● **Source material**:
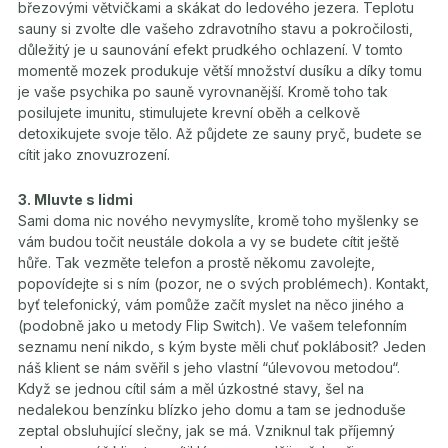
březovými větvičkami a skákat do ledového jezera. Teplotu
sauny si zvolte dle vašeho zdravotního stavu a pokročilosti,
důležitý je u saunování efekt prudkého ochlazení. V tomto
momentě mozek produkuje větší množství dusíku a díky tomu
je vaše psychika po sauně vyrovnanější. Kromě toho tak
posilujete imunitu, stimulujete krevní oběh a celkově
detoxikujete svoje tělo. Až půjdete ze sauny pryč, budete se
cítit jako znovuzrození.
3. Mluvte s lidmi
Sami doma nic nového nevymyslíte, kromě toho myšlenky se
vám budou točit neustále dokola a vy se budete cítit ještě
hůře. Tak vezměte telefon a prostě někomu zavolejte,
popovídejte si s ním (pozor, ne o svých problémech). Kontakt,
byť telefonický, vám pomůže začít myslet na něco jiného a
(podobně jako u metody Flip Switch). Ve vašem telefonním
seznamu není nikdo, s kým byste měli chuť poklábosit? Jeden
náš klient se nám svěřil s jeho vlastní “úlevovou metodou“.
Když se jednou cítil sám a měl úzkostné stavy, šel na
nedalekou benzínku blízko jeho domu a tam se jednoduše
zeptal obsluhující slečny, jak se má. Vzniknul tak příjemný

● **Your goal**: Please copy the line that contains "sauny si zvolte" and each line after it through the end of the records, exactly, and no other lines.

● **Task answer**:
sauny si zvolte dle vašeho zdravotního stavu a pokročilosti,
důležitý je u saunování efekt prudkého ochlazení. V tomto
momentě mozek produkuje větší množství dusíku a díky tomu
je vaše psychika po sauně vyrovnanější. Kromě toho tak
posilujete imunitu, stimulujete krevní oběh a celkově
detoxikujete svoje tělo. Až půjdete ze sauny pryč, budete se
cítit jako znovuzrození.
3. Mluvte s lidmi
Sami doma nic nového nevymyslíte, kromě toho myšlenky se
vám budou točit neustále dokola a vy se budete cítit ještě
hůře. Tak vezměte telefon a prostě někomu zavolejte,
popovídejte si s ním (pozor, ne o svých problémech). Kontakt,
byť telefonický, vám pomůže začít myslet na něco jiného a
(podobně jako u metody Flip Switch). Ve vašem telefonním
seznamu není nikdo, s kým byste měli chuť poklábosit? Jeden
náš klient se nám svěřil s jeho vlastní “úlevovou metodou“.
Když se jednou cítil sám a měl úzkostné stavy, šel na
nedalekou benzínku blízko jeho domu a tam se jednoduše
zeptal obsluhující slečny, jak se má. Vzniknul tak příjemný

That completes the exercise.